Hi-Fi, téléphonie, informatique, électroménagers et autres appareils électriques et électroniques… Sans les premiers adoptants, les nouvelles technologies resteraient au stade de concepts et ne se démocratiseraient pas. Ça fonctionne de la même manière pour les véhicules électriques.

Parce que des automobilistes achètent les nouveaux modèles et testent les nouvelles fonctionnalités, le développement de l’électromobilité progresse en nombre et (nous l’espérons) en autonomie et simplicité. En essuyant les plâtres, de premiers adoptants se retrouvent parfois coincés avec des VE dont les constructeurs n’existent plus ou sont moribonds en France. Quelques marques pour mémoire : Aiways, Fisker, Mia… Pour d’autres, comme Sono, l’aventure des sympathisants engagés s’est arrêtée au stade des commandes ou précommandes.

Mais, dans tous les cas, les premiers adoptants ouvrent ou ferment des pistes pour que les suivants se lancent avec un certain recul. Tout cela se tricote petit à petit avec les retours d’expérience.

Occasionnellement moqués par certains parce qu’ils « auraient dû attendre avant de se précipiter », ce sont au contraire des avant-gardistes, pionniers, innovateurs, précurseurs, initiateurs (liste à compléter selon vos envies) dont le rôle de bêta-testeur est nécessaire et doit être apprécié à sa juste valeur.

L’attrait pour la nouveauté en point commun

En général, c’est l’attrait de la découverte qui anime ces lanceurs de nouveautés, doublé d’une envie de partager autour d’eux (famille, voisins, collègues) leurs expériences. Ce qui peut même les amener à créer un forum et à répandre leurs avis sur les réseaux sociaux. C’est ainsi que vont être rapidement connus les problèmes de jeunesse qui seront par la suite (nous l’espérons aussi) corrigés.

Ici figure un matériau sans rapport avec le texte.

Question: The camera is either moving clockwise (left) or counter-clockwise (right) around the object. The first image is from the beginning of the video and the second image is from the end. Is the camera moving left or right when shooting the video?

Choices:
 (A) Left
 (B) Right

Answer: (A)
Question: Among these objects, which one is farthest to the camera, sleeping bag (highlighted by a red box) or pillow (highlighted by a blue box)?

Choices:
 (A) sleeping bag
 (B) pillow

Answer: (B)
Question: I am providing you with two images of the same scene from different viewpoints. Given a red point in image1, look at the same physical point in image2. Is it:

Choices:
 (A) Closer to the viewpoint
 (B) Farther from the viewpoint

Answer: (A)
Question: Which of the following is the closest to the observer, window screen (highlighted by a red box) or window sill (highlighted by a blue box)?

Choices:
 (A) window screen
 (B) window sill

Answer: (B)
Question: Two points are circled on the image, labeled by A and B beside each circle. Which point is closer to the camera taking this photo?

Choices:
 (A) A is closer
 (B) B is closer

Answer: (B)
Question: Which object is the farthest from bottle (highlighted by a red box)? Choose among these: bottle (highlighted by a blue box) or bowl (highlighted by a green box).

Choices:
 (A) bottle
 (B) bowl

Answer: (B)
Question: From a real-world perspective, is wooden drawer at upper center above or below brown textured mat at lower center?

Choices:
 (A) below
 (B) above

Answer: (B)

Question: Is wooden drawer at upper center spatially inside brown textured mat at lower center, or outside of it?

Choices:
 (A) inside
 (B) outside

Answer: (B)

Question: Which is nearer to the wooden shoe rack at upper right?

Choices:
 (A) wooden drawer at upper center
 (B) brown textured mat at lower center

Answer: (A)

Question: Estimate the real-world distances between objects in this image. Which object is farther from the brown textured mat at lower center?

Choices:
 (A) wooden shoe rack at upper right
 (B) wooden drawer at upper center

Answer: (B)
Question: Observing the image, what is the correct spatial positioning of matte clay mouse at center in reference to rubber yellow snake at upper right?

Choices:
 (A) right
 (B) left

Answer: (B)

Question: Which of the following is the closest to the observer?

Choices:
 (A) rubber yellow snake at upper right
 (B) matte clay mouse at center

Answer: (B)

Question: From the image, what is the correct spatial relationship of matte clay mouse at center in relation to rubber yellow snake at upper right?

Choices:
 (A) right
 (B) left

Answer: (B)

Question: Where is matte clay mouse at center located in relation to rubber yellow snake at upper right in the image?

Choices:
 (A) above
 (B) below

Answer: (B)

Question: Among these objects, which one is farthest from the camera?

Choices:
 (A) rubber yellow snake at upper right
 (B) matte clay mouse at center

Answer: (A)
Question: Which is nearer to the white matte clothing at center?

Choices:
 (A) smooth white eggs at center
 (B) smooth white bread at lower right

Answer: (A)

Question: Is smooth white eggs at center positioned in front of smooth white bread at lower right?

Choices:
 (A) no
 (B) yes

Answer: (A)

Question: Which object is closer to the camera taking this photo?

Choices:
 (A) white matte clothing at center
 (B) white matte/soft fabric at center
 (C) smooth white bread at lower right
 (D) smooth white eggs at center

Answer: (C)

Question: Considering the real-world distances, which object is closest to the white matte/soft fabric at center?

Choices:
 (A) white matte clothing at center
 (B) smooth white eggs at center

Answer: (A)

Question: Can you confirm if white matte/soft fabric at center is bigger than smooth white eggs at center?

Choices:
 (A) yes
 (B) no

En matière de voitures électriques, la liste est déjà longue depuis le début des années 2010 :  défaut de terre à la recharge au lancement de la Renault ZOE, batterie pas assez protégée des chocs sur les Tesla Model S, système logiciel sur les Volkswagen ID.3, freinages fantômes sur les Tesla Model 3 et Y, unité de contrôle de charge ICCU des Kia et Hyundai, fragilité de l’électronique embarquée sur les VE de Stellantis… Ajoutons des éléments plus extérieurs, comme des pneus qui laissent une mauvaise impression de manque d’adhérence, des feux qui éclairent mal, des trappes de recharge mal placées…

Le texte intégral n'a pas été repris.